[Extracted page text data]
#####
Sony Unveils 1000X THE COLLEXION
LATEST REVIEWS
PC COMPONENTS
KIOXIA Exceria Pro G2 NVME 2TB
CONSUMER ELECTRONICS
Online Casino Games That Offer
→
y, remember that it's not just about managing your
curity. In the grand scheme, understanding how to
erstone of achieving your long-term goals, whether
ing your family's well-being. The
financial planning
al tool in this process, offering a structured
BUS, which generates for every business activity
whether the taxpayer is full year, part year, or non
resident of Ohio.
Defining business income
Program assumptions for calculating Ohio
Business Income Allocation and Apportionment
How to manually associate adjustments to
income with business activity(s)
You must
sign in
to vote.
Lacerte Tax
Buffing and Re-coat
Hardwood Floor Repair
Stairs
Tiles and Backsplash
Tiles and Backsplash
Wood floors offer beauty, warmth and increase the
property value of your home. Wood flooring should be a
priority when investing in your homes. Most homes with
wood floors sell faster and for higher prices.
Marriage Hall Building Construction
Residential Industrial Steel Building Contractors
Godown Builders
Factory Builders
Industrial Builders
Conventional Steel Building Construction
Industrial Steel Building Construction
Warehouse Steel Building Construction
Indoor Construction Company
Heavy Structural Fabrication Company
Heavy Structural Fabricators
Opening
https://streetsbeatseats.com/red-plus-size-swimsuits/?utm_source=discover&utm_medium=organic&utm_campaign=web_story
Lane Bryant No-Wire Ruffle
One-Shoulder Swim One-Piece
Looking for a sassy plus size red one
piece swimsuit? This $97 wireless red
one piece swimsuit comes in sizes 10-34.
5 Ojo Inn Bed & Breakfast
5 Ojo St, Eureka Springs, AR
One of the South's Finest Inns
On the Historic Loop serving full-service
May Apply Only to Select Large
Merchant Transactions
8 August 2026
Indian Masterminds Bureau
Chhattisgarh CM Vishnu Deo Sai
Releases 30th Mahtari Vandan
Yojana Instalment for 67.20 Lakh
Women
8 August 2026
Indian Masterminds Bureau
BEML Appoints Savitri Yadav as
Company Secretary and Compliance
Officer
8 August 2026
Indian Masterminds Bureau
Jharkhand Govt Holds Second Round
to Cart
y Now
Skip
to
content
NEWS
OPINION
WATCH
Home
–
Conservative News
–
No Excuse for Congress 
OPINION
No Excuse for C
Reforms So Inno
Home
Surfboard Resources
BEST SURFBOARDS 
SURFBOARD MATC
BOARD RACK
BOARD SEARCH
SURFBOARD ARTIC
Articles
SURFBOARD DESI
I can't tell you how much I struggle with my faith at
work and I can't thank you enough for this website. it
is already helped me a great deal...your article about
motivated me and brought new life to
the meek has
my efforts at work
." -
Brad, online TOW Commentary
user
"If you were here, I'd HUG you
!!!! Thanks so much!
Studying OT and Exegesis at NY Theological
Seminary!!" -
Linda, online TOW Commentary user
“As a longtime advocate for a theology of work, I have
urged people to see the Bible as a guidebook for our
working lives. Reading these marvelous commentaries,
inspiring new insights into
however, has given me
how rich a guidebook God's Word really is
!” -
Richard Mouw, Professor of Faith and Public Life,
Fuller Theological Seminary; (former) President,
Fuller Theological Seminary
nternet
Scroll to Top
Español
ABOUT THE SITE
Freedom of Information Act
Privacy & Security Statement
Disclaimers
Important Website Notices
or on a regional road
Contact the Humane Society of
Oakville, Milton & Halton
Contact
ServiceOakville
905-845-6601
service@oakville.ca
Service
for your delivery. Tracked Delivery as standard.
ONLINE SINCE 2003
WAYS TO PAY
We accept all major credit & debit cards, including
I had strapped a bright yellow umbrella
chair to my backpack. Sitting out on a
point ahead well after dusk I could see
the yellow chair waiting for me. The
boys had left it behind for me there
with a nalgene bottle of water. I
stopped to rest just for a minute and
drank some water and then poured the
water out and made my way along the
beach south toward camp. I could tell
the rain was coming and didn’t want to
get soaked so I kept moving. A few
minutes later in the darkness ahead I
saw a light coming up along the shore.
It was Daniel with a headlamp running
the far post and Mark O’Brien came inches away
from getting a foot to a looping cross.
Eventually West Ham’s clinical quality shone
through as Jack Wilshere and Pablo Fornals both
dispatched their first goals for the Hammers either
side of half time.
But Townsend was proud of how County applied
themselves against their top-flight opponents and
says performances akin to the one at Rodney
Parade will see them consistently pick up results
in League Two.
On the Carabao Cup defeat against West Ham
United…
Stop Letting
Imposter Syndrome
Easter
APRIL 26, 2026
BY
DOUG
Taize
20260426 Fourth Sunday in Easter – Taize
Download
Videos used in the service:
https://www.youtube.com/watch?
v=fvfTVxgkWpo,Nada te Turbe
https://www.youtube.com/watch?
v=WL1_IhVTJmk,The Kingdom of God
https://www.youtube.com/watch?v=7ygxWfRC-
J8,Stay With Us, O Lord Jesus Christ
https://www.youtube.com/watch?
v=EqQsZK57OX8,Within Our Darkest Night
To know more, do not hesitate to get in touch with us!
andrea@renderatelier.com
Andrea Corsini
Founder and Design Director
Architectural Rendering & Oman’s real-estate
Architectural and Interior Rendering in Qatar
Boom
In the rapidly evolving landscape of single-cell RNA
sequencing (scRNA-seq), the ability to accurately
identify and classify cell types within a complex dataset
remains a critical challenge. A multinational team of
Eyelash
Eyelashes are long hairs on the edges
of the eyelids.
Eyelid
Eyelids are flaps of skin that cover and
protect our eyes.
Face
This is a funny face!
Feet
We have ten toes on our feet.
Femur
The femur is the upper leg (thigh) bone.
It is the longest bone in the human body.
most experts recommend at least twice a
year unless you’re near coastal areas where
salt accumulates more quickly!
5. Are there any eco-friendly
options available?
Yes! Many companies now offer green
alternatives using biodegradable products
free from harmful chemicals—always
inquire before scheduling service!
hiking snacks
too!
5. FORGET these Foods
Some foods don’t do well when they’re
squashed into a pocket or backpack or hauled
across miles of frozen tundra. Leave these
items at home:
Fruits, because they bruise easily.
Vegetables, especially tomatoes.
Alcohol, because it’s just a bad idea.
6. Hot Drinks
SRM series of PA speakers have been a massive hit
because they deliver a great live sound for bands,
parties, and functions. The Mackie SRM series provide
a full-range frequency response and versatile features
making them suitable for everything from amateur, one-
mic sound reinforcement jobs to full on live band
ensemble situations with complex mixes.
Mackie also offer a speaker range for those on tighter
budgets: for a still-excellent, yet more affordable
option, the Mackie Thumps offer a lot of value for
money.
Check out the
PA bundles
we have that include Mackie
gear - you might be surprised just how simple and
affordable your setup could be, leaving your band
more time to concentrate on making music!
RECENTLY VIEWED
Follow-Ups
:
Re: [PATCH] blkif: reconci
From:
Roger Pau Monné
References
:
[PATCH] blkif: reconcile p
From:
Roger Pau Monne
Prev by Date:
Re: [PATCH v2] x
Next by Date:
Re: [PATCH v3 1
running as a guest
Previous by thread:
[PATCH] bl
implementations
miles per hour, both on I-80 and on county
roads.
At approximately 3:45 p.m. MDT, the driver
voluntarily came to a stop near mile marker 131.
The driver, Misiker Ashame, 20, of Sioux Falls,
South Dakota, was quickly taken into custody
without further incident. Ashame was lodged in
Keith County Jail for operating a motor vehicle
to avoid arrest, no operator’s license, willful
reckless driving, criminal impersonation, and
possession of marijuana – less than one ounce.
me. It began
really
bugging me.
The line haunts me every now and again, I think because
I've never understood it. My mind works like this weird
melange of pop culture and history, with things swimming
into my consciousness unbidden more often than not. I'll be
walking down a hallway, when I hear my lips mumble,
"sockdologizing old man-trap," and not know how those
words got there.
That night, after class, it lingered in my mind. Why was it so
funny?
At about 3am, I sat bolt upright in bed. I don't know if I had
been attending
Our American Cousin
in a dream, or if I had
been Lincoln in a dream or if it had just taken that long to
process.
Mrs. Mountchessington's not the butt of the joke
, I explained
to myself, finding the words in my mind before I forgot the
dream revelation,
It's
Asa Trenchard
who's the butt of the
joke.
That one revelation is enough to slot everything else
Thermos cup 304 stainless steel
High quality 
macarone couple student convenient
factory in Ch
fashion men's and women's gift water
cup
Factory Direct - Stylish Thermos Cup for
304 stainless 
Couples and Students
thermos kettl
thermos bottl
#####
| Job |
Reproduce the lines of the entries above from the one with "I can't tell" to the one with "stopped to rest just for a minute and", both included, exactly and without any other line.

| Exercise response |
I can't tell you how much I struggle with my faith at
work and I can't thank you enough for this website. it
is already helped me a great deal...your article about
motivated me and brought new life to
the meek has
my efforts at work
." -
Brad, online TOW Commentary
user
"If you were here, I'd HUG you
!!!! Thanks so much!
Studying OT and Exegesis at NY Theological
Seminary!!" -
Linda, online TOW Commentary user
“As a longtime advocate for a theology of work, I have
urged people to see the Bible as a guidebook for our
working lives. Reading these marvelous commentaries,
inspiring new insights into
however, has given me
how rich a guidebook God's Word really is
!” -
Richard Mouw, Professor of Faith and Public Life,
Fuller Theological Seminary; (former) President,
Fuller Theological Seminary
nternet
Scroll to Top
Español
ABOUT THE SITE
Freedom of Information Act
Privacy & Security Statement
Disclaimers
Important Website Notices
or on a regional road
Contact the Humane Society of
Oakville, Milton & Halton
Contact
ServiceOakville
905-845-6601
service@oakville.ca
Service
for your delivery. Tracked Delivery as standard.
ONLINE SINCE 2003
WAYS TO PAY
We accept all major credit & debit cards, including
I had strapped a bright yellow umbrella
chair to my backpack. Sitting out on a
point ahead well after dusk I could see
the yellow chair waiting for me. The
boys had left it behind for me there
with a nalgene bottle of water. I
stopped to rest just for a minute and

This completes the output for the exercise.